When under memory pressure, we'll aggressively perform the maintenance operation that frees the most memory. Right now, the only ops that register memory are MRS and DMS flushes.
In practice, this means a couple things:
- In most cases, we'll prioritize flushing MRSs way ahead of flushing DMS, since updates are spread across many DMSs and will therefore tend to be small, whereas any non-trivial insert workload will well up into a single MRS for an entire tablet
- We'll only flush a single DMS at a time to free memory. Because of this, and because we'll likely prioritize MRS flushes over DMS flushes, we may end up with a ton of tiny DMSs in a tablet that we'll never flush. This can end up bloating the WALs because each DMS may be anchoring some WAL segments.

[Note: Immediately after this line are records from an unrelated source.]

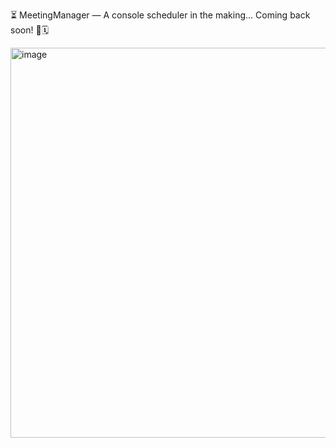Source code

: ⏳ MeetingManager — A console scheduler in the making… Coming back soon! 🤖🗓️

<img width="1110" height="624" alt="image" src="https://github.com/user-attachments/assets/7eca69cd-a525-4881-8c87-3e9bdf23958f" />
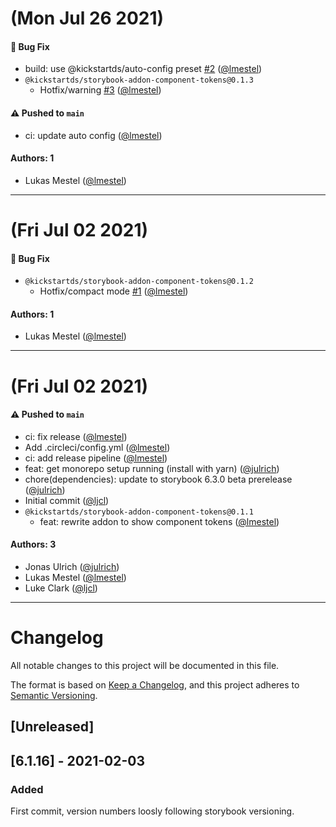 # (Mon Jul 26 2021)

#### 🐛 Bug Fix

- build: use @kickstartds/auto-config preset [#2](https://github.com/kickstartDS/storybook-addon-component-tokens/pull/2) ([@lmestel](https://github.com/lmestel))
- `@kickstartds/storybook-addon-component-tokens@0.1.3`
  - Hotfix/warning [#3](https://github.com/kickstartDS/storybook-addon-component-tokens/pull/3) ([@lmestel](https://github.com/lmestel))

#### ⚠️ Pushed to `main`

- ci: update auto config ([@lmestel](https://github.com/lmestel))

#### Authors: 1

- Lukas Mestel ([@lmestel](https://github.com/lmestel))

---

# (Fri Jul 02 2021)

#### 🐛 Bug Fix

- `@kickstartds/storybook-addon-component-tokens@0.1.2`
  - Hotfix/compact mode [#1](https://github.com/kickstartDS/storybook-addon-component-tokens/pull/1) ([@lmestel](https://github.com/lmestel))

#### Authors: 1

- Lukas Mestel ([@lmestel](https://github.com/lmestel))

---

# (Fri Jul 02 2021)

#### ⚠️ Pushed to `main`

- ci: fix release ([@lmestel](https://github.com/lmestel))
- Add .circleci/config.yml ([@lmestel](https://github.com/lmestel))
- ci: add release pipeline ([@lmestel](https://github.com/lmestel))
- feat: get monorepo setup running (install with yarn) ([@julrich](https://github.com/julrich))
- chore(dependencies): update to storybook 6.3.0 beta prerelease ([@julrich](https://github.com/julrich))
- Initial commit ([@ljcl](https://github.com/ljcl))
- `@kickstartds/storybook-addon-component-tokens@0.1.1`
  - feat: rewrite addon to show component tokens ([@lmestel](https://github.com/lmestel))

#### Authors: 3

- Jonas Ulrich ([@julrich](https://github.com/julrich))
- Lukas Mestel ([@lmestel](https://github.com/lmestel))
- Luke Clark ([@ljcl](https://github.com/ljcl))

---

# Changelog

All notable changes to this project will be documented in this file.

The format is based on [Keep a Changelog](https://keepachangelog.com/en/1.0.0/),
and this project adheres to [Semantic Versioning](https://semver.org/spec/v2.0.0.html).

## [Unreleased]

## [6.1.16] - 2021-02-03

### Added

First commit, version numbers loosly following storybook versioning.
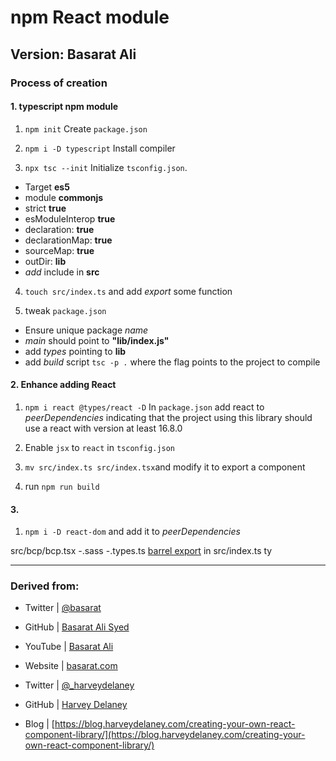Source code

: # npm React module

## Version: Basarat Ali

### Process of creation

#### 1. typescript npm module

1. `npm init`
Create `package.json`

2. `npm i -D typescript`
Install compiler

3. `npx tsc --init`
Initialize `tsconfig.json`.
* Target **es5**
* module **commonjs**
* strict **true**
* esModuleInterop **true**
* declaration: **true**
* declarationMap: **true**
* sourceMap: **true**
* outDir: **lib**
* *add* include in **src**

4. `touch src/index.ts` and add *export* some function

5. tweak `package.json`
* Ensure unique package *name*
* *main* should point to **"lib/index.js"**
* add *types* pointing to **lib**
* add *build* script `tsc -p .` where the flag points to the project to compile

#### 2. Enhance adding React

1. `npm i react @types/react -D`
In `package.json` add react to *peerDependencies* indicating that the project using this library should use a react with version at least 16.8.0

2. Enable `jsx` to `react` in `tsconfig.json`

3. `mv src/index.ts src/index.tsx`and modify it to export a component

4. run `npm run build`

#### 3.

1. `npm i -D react-dom` and add it to *peerDependencies*

src/bcp/bcp.tsx -.sass -.types.ts
[barrel export](https://github.com/basarat/typescript-book/blob/master/docs/tips/barrel.md) in src/index.ts
ty

***

### Derived from:
* Twitter   | [@basarat](https://twitter.com/basarat)
* GitHub    | [Basarat Ali Syed](https://github.com/basarat)
* YouTube   | [Basarat Ali](https://www.youtube.com/channel/UCGD_0i6L48hucTiiyhb5QzQ)
* Website   | [basarat.com](https://basarat.com/)

* Twitter   | [@_harveydelaney](https://twitter.com/_harveydelaney)
* GitHub    | [Harvey Delaney](https://github.com/HarveyD)
* Blog      | [https://blog.harveydelaney.com/creating-your-own-react-component-library/](https://blog.harveydelaney.com/creating-your-own-react-component-library/)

A couple thoughts on small things we can do to improve this:
- Register the DMS size as ram anchored by a compaction. This will meant that we can schedule compactions to flush DMSs en masse. This would still mean that we could end up always prioritizing MRS flushes, depending on how quickly we're inserting.
- We currently register the amount disk space an LogGC would free up. We could do something similar, but register how many log anchors an op could release. This would be a bit trickier, since the log anchors aren't solely determined by the mem-stores (e.g. we'll anchor segments to catch up slow followers).
- Introduce a new op (or change the flush DMS op) that would flush as many DMSs as we can for a given tablet.
Between these, the first seems like it'd be an easy win.